Natural Gas Spot Price

Political and Economic Uncertainties in Germany and France

The German economy has suffered two straight years of contraction, and its government recently cut its growth forecast from 1.1 per cent to 0.3 per cent for 2025. Meanwhile, the country also faces political instability. Chancellor Olaf Scholz will likely be ousted, as the far-right AfD party gains support. Friedrich Merz, the likely next Chancellor, has promised lower taxes and a return to a growth path. France is also struggling with anemic growth and political uncertainties, but it doesn’t have a growth plan. Instead, the current government led by Prime Minister Francois Bayrou is targeting spending cuts and tax increases.

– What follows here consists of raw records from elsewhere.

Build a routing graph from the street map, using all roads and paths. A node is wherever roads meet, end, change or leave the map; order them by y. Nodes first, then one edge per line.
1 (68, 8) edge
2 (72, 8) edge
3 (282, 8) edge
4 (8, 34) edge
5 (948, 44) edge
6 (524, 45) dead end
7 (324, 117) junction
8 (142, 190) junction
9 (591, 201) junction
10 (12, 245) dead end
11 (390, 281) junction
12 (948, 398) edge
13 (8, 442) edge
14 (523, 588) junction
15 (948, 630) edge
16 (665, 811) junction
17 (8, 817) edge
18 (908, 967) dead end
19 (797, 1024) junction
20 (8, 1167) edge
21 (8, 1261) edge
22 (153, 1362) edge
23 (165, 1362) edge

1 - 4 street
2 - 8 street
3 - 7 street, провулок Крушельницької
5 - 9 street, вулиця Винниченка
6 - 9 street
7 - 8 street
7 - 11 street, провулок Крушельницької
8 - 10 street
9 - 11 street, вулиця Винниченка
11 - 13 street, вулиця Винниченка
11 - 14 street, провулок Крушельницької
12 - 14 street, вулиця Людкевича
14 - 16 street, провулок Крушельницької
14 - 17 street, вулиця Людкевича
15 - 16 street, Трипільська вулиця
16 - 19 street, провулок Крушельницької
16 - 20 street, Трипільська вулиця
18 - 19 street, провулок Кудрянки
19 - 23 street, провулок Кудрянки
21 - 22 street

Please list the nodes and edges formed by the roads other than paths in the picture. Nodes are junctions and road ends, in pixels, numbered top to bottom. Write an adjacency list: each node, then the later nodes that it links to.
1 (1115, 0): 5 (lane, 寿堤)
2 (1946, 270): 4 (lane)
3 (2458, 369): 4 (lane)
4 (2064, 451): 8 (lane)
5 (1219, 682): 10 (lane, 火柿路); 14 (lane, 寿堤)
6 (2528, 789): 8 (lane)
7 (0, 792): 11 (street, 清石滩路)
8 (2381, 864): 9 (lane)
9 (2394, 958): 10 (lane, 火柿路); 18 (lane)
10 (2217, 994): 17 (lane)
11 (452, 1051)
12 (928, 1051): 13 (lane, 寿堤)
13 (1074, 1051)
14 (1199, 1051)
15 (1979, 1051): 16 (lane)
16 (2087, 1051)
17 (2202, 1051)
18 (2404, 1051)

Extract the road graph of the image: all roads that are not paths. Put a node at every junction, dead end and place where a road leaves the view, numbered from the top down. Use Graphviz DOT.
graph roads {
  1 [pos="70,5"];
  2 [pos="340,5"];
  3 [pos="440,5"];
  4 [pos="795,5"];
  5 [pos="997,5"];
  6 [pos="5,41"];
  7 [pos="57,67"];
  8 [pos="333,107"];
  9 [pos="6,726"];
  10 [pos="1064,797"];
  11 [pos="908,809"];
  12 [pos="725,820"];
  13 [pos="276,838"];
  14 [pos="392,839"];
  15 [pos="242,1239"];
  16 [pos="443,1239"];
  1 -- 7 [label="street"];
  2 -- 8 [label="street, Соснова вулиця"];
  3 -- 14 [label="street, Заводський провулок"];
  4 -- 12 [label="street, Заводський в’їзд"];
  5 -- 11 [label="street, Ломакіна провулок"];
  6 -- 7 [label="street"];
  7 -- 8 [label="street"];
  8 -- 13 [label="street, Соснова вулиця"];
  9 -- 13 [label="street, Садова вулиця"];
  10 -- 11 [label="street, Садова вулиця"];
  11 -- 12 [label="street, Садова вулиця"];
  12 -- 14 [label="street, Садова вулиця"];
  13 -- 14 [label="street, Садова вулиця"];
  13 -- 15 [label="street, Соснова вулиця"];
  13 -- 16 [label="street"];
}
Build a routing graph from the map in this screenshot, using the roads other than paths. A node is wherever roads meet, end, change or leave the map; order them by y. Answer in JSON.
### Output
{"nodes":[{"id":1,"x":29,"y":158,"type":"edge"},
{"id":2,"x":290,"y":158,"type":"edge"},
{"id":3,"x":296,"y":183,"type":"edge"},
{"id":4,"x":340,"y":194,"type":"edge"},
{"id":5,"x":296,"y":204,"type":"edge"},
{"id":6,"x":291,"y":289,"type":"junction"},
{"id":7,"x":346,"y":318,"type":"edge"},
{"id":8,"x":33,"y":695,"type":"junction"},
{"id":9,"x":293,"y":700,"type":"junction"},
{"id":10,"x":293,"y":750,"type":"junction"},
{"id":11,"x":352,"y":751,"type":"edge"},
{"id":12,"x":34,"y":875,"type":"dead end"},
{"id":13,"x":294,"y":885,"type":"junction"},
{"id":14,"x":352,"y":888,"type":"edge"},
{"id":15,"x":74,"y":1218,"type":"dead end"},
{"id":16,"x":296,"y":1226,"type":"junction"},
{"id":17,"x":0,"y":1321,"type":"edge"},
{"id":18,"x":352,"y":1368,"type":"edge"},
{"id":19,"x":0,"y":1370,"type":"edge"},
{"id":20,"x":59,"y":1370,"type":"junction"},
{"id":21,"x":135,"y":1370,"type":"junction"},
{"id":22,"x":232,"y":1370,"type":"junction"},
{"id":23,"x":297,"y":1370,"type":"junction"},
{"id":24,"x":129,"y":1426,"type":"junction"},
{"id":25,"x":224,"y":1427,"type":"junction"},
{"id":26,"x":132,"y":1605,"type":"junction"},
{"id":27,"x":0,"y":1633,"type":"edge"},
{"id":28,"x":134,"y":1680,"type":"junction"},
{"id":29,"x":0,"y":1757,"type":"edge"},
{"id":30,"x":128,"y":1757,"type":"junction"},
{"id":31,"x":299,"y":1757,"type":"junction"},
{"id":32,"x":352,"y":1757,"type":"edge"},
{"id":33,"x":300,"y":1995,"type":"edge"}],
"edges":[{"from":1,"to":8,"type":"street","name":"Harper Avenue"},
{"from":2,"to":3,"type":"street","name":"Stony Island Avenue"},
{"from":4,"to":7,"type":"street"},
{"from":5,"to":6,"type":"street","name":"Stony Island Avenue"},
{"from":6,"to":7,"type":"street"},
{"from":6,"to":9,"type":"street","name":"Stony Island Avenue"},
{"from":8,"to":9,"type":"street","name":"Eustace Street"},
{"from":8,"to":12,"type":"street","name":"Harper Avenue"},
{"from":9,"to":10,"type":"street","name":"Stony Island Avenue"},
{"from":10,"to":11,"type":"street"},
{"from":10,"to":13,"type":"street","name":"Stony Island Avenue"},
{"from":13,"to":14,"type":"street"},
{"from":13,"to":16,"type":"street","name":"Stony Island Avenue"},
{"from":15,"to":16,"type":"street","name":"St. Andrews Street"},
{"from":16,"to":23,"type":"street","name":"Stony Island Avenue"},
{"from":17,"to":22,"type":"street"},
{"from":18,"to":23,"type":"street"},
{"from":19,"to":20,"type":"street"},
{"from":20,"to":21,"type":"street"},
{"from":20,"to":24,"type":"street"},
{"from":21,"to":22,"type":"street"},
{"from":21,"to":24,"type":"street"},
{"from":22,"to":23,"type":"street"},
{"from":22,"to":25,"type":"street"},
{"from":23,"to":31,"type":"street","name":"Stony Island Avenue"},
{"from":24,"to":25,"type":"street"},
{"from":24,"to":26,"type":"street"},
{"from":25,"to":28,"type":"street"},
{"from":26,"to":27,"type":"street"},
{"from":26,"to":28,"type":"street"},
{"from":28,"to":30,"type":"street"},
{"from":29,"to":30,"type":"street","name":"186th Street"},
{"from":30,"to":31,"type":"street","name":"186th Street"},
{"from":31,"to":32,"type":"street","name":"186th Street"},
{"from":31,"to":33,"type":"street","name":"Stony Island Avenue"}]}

China Burdened by Demographics and Deleveraging

Overall, the Euro area is expected to have expanded by just 0.8 per cent last year and zero per cent in 2025, significantly below US growth rates. Former ECB President Mario Draghi identified three key issues holding Europe back: reliance on cheap Russian energy, which has backfired since the invasion of Ukraine; dependence on US-provided security, but President Trump has made it clear to NATO partners they will need to shoulder more of the defense burden; and overreliance on faltering Chinese consumer demand. Beijing’s effort to promote a Chinese middle class led to overbuilding on top of an overhang of debt. China will eventually work themselves out of that bind, but aging demographics and deleveraging will weigh on Chinese demand for years to come.

Bottom Line:

While cheaper valuations appear attractive to contrarian investors, several markets are cheap for good reasons. European countries are fundamentally fraught, and restructuring will not be achieved quickly or easily. Political instability remains a risk overhanging France and Germany as growth stagnates. Japan, however, shows some more promising signs of reform, like delisting underperforming companies, but still faces structural challenges like aging demographics. The Bank of Japan is expected to initiate a series of rate hikes. Market reforms are still in their early stages and represent a gradual shift in policy, rather than a dramatic overhaul of Japan’s economic system. In the meantime, the yen is remarkably cheap, helping Japanese exporters stay competitive.